Text excerpt:
-- BEGIN --

Conducting this analysis through CFD simulations aids in pinpointing the collector’s efficiency and effectiveness across diverse operating temperatures, configurations, and heat transfer fluids. The insights gained into the performances, electrical and thermal, of each of the heat-transfer medium provide valuable knowledge for refining the design of these systems.

2. Materials and Methods

2.1. The Solar Collector and Key Characteristics

This study examined asymmetric CPC with a concentration ratio (C) of 1.414 and an aperture (A_a) measuring 1.064 m². The collector under consideration was examined by the authors in Ref. [19].

Table 1. Collector dimensions and characteristics [20,21].

-- END --

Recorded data
-- BEGIN --

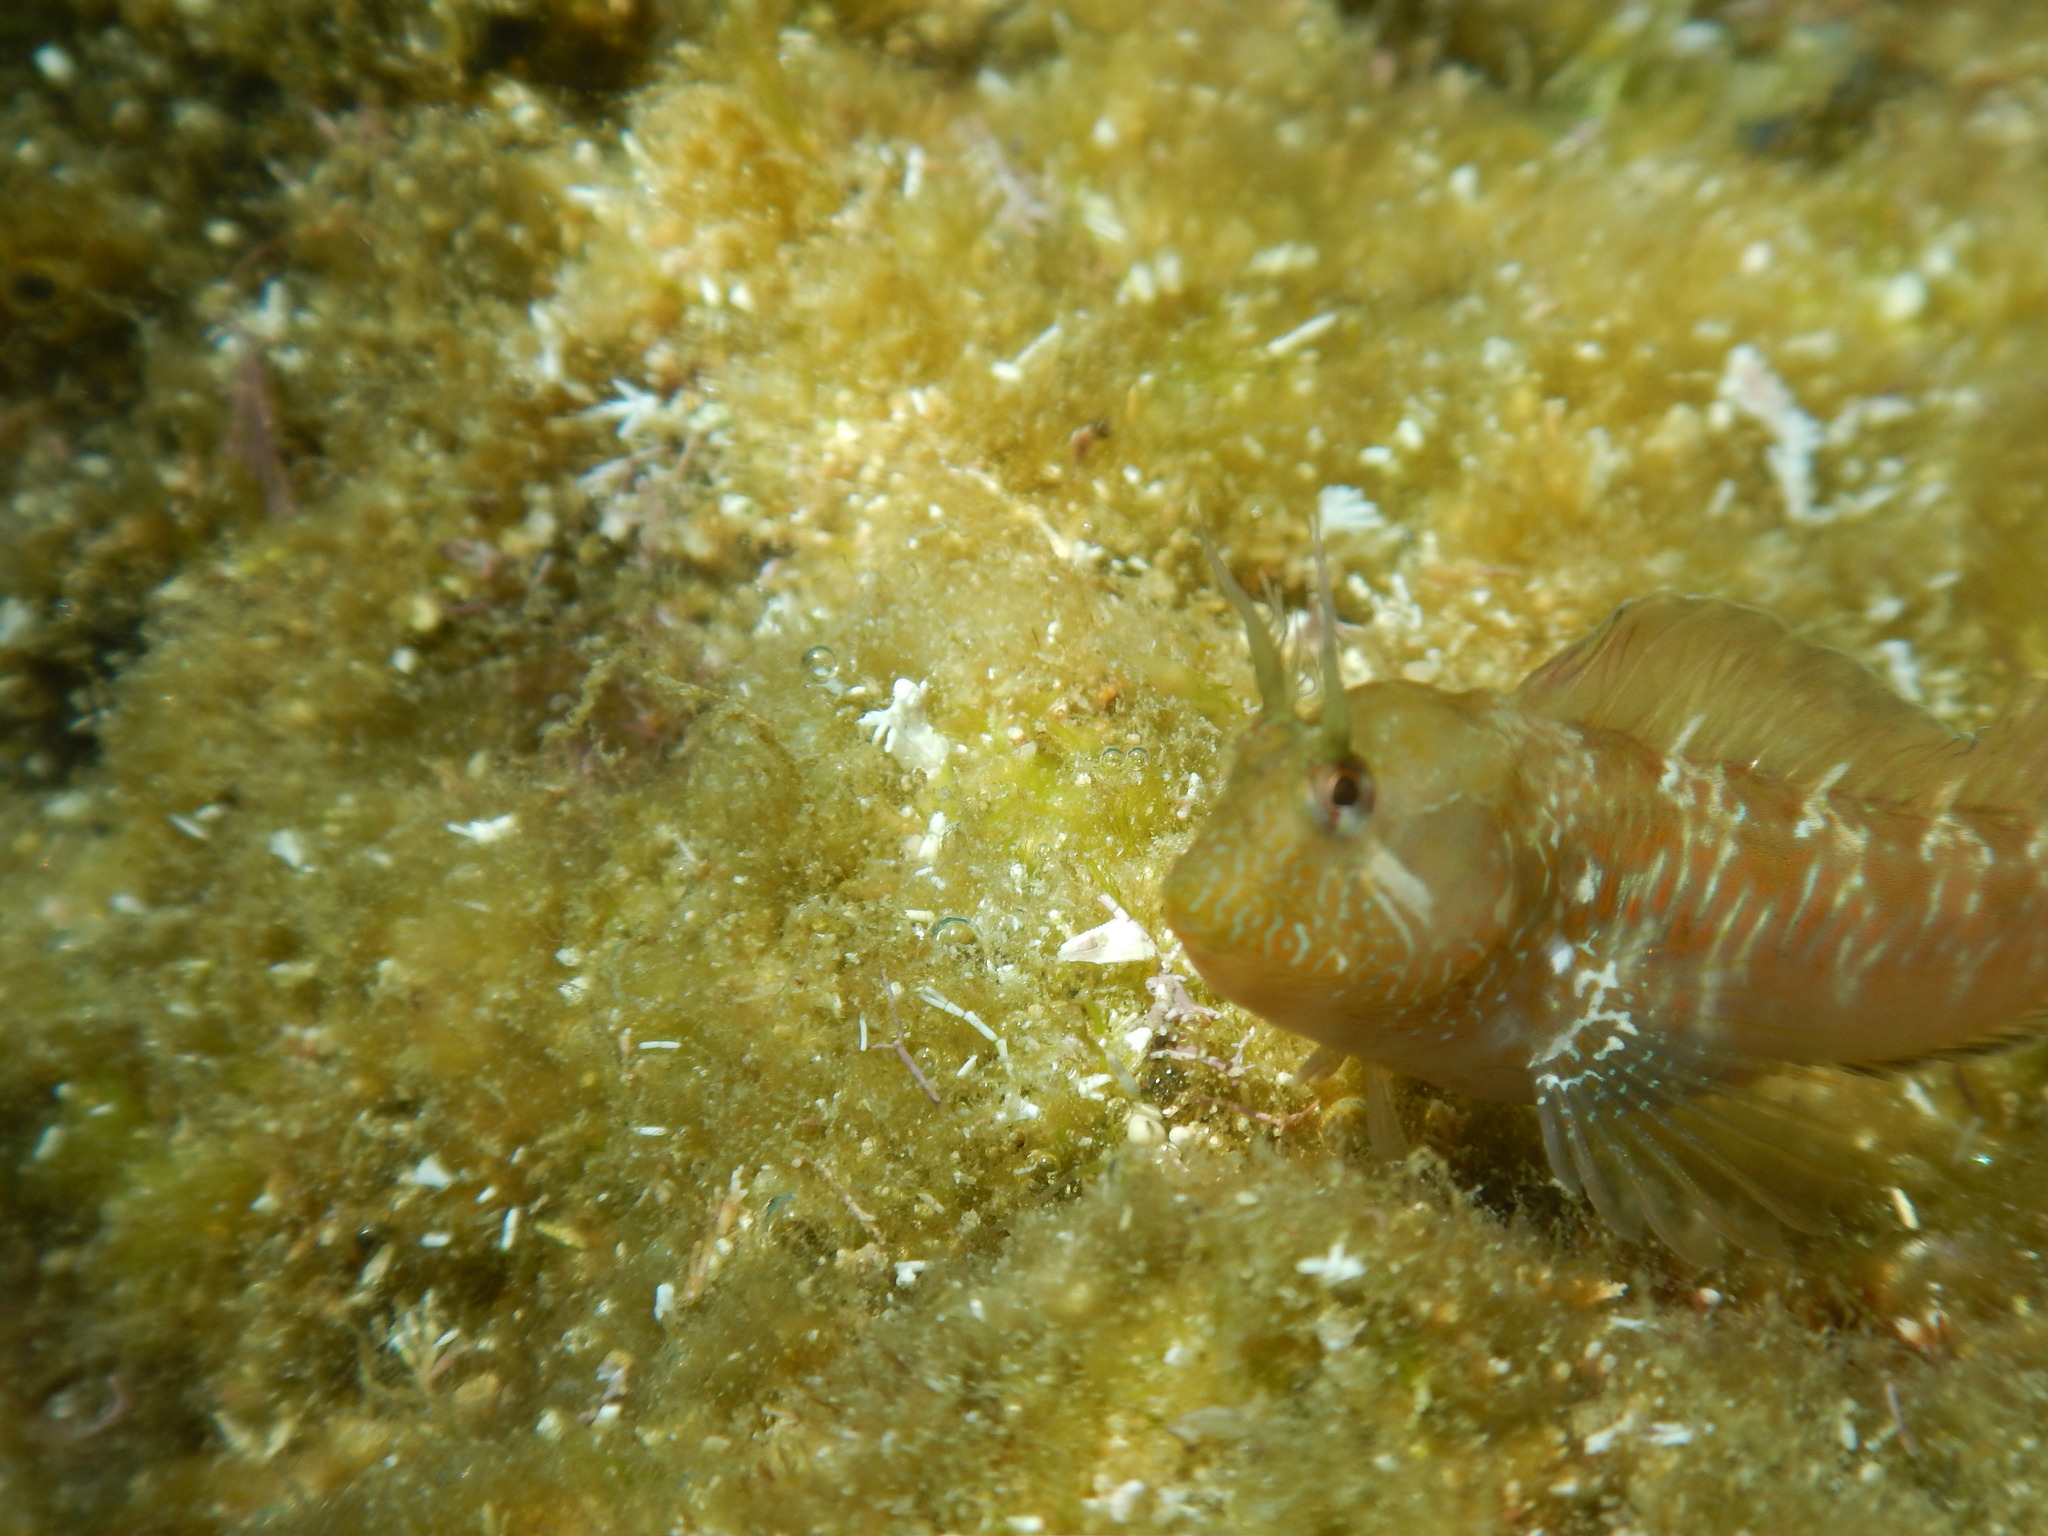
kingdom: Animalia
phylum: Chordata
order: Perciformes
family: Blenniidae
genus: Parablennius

-- END --
-- BEGIN --

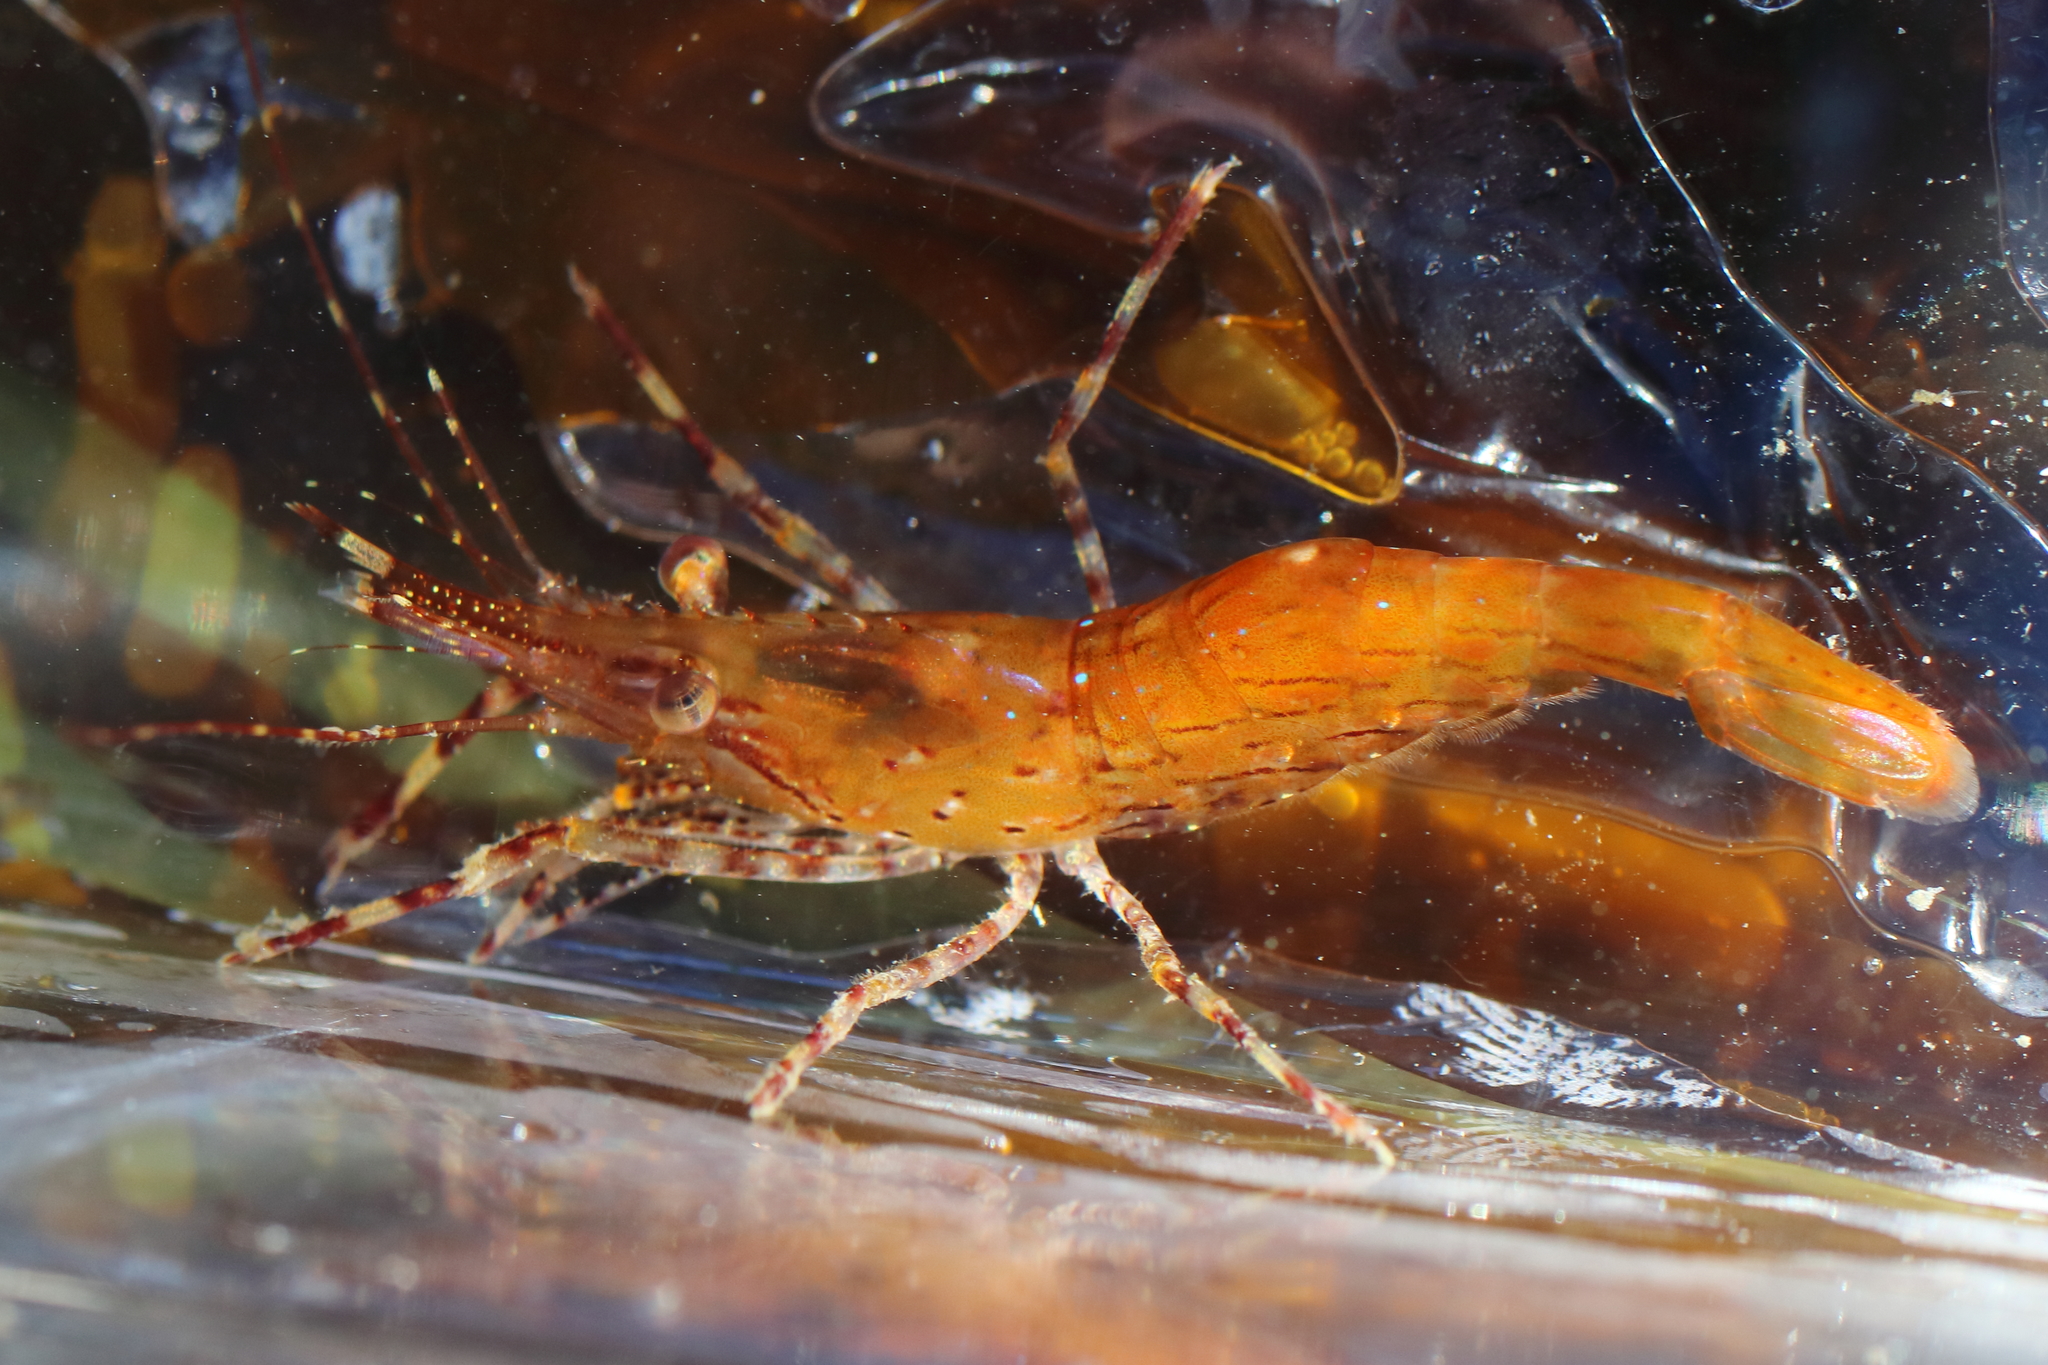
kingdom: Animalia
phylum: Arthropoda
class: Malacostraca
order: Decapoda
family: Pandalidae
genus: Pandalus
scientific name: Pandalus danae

-- END --
-- BEGIN --

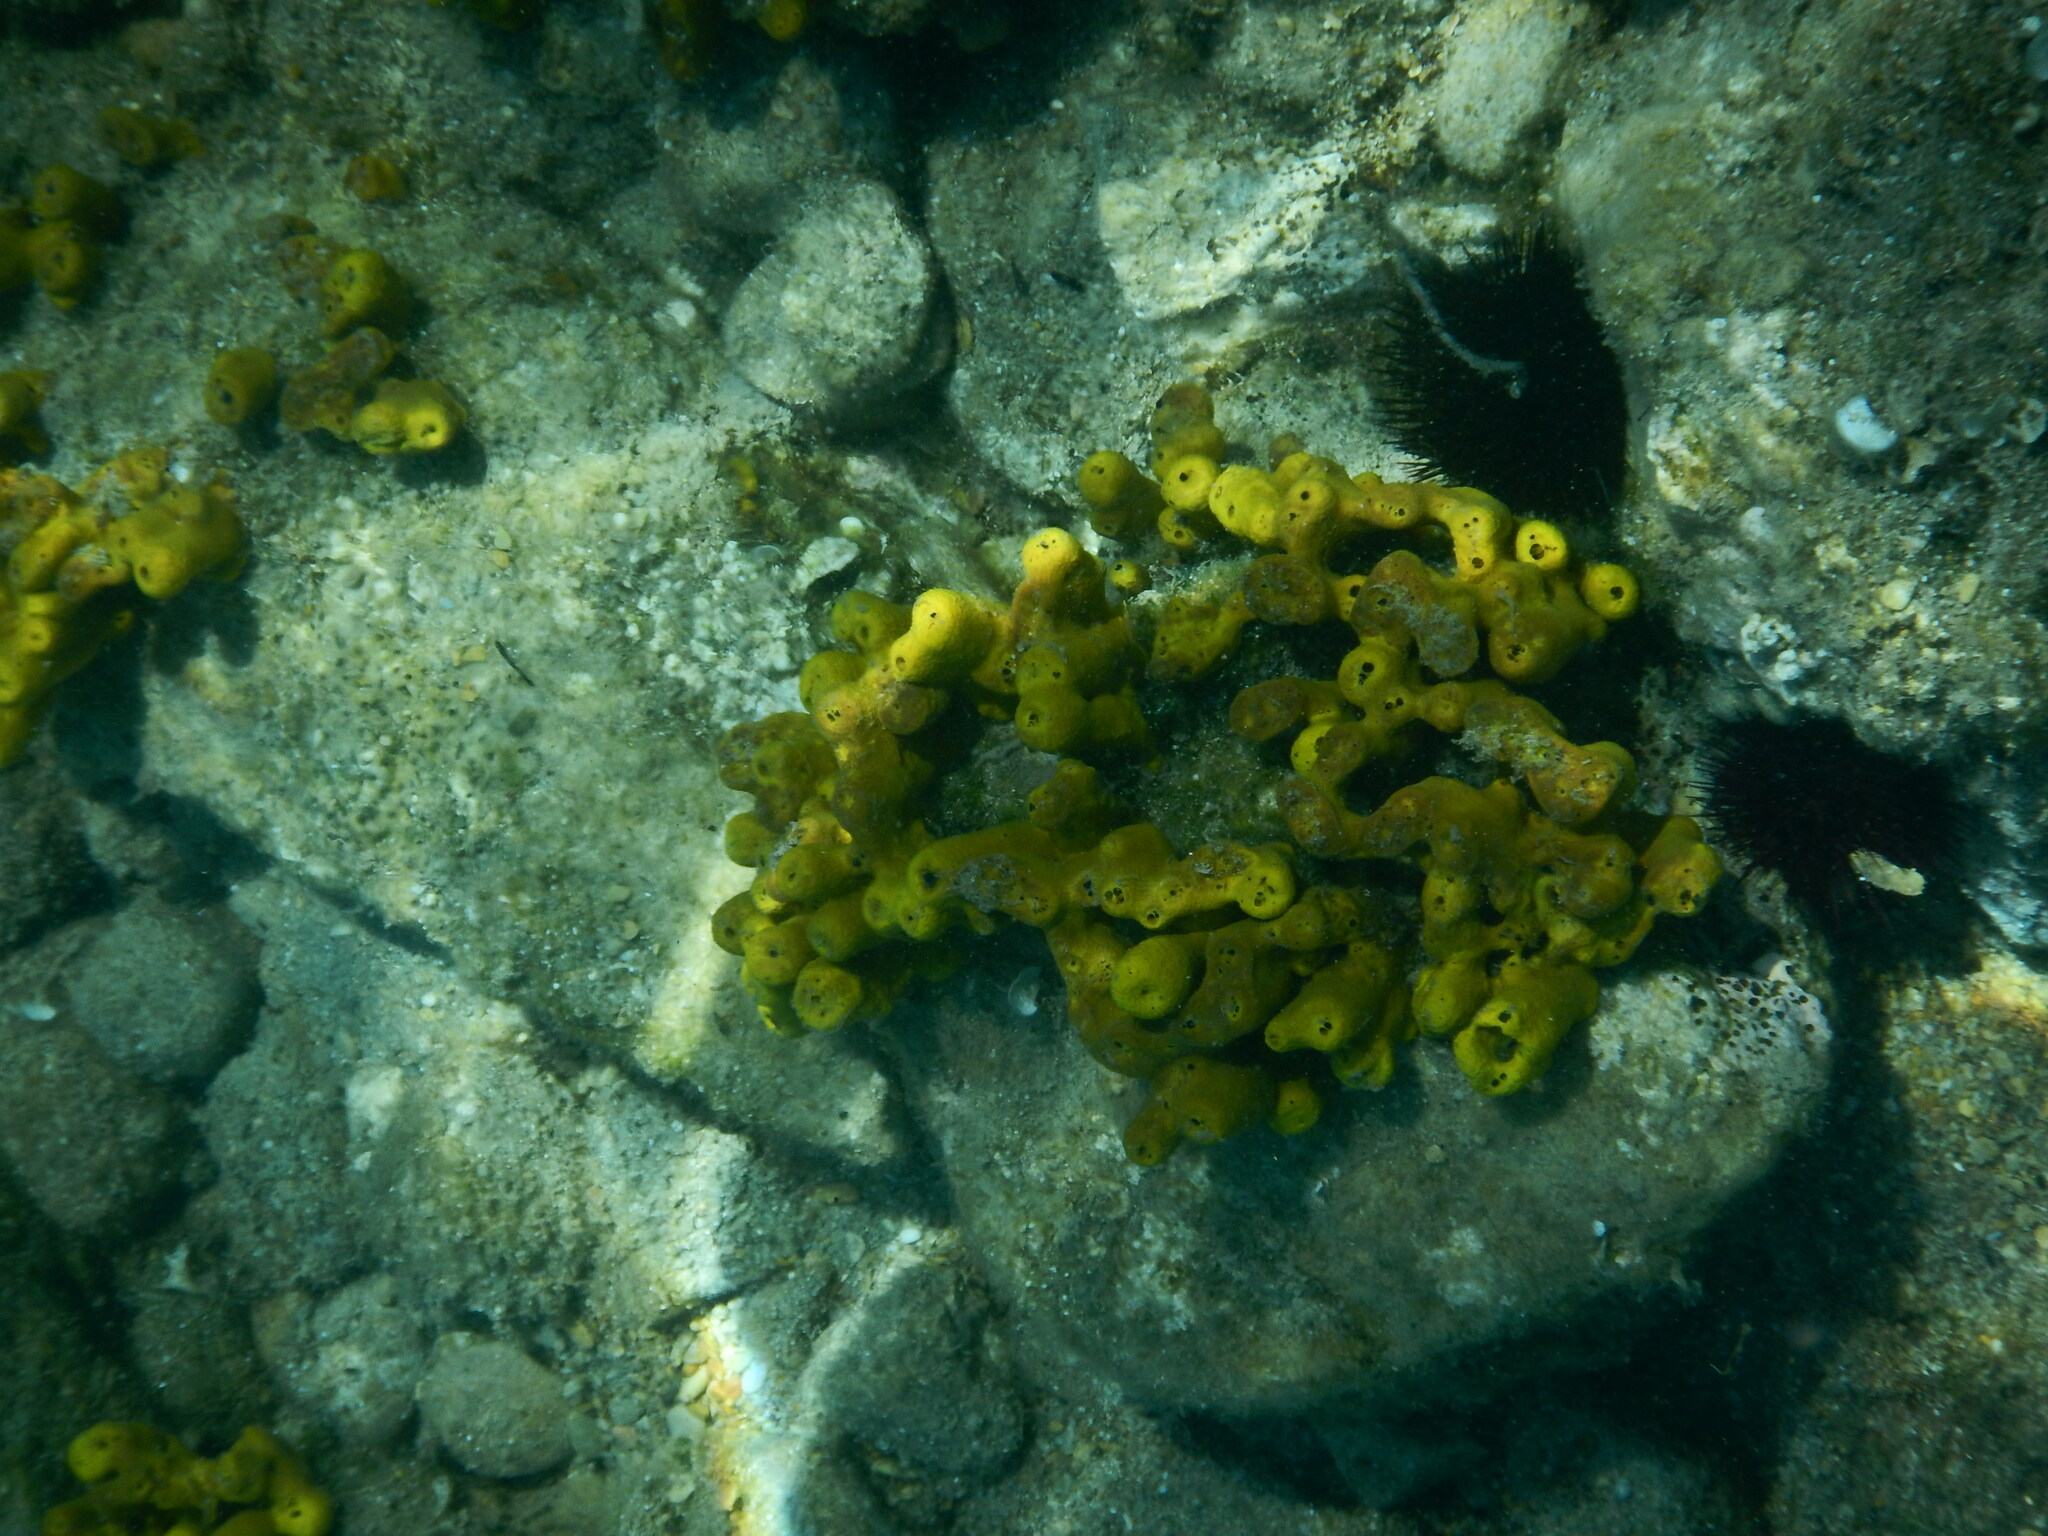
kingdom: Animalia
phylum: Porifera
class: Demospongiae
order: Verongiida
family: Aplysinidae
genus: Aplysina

-- END --

Carry the solar collector excerpt forward from the point where it ends. The records are separate material, apart from the solar collector excerpt.

General Characteristics	Symbols	Value
Length	L	2290 mm
Width	W	464.52 mm
Absorber width	wabs	157 mm
Absorber height	habs	6.50 mm
Number of elliptical channels	n	8
Radius of the circular geometry of reflector	Rrefl	144.86 mm
Focal length of the parabolic geometry of reflector	frefl	144.86 mm
PV temperature dependence	βPV	0.64%/K
PV nominal efficiency	η0,PV	18.7%
Glass transmittance	τ	0.95
Glass emissivity	εg	0.95
Concentrator reflectance	r	0.94
Concentrator emissivity	εc	0.05
Solar cell absorptance	αPV	0.93
Solar cell emissivity	εPV	0.90
Receiver absorptance	αrec	0.92
Receiver emissivity	εrec	0.40

encompasses the primary dimensions and information relating to the studied solar collector.

The collector’s reflector is formed by merging a parabolic and a circular geometry. The transition point between the two geometries is perpendicular to the collector’s cover. The focal point of the parabolic segment aligns with the center of the circular section. The receiver is positioned on the circular side of the concentrator, and the thermal fluid runs through 8 elliptical channels. Figure 1 shows the geometry of the solar unit.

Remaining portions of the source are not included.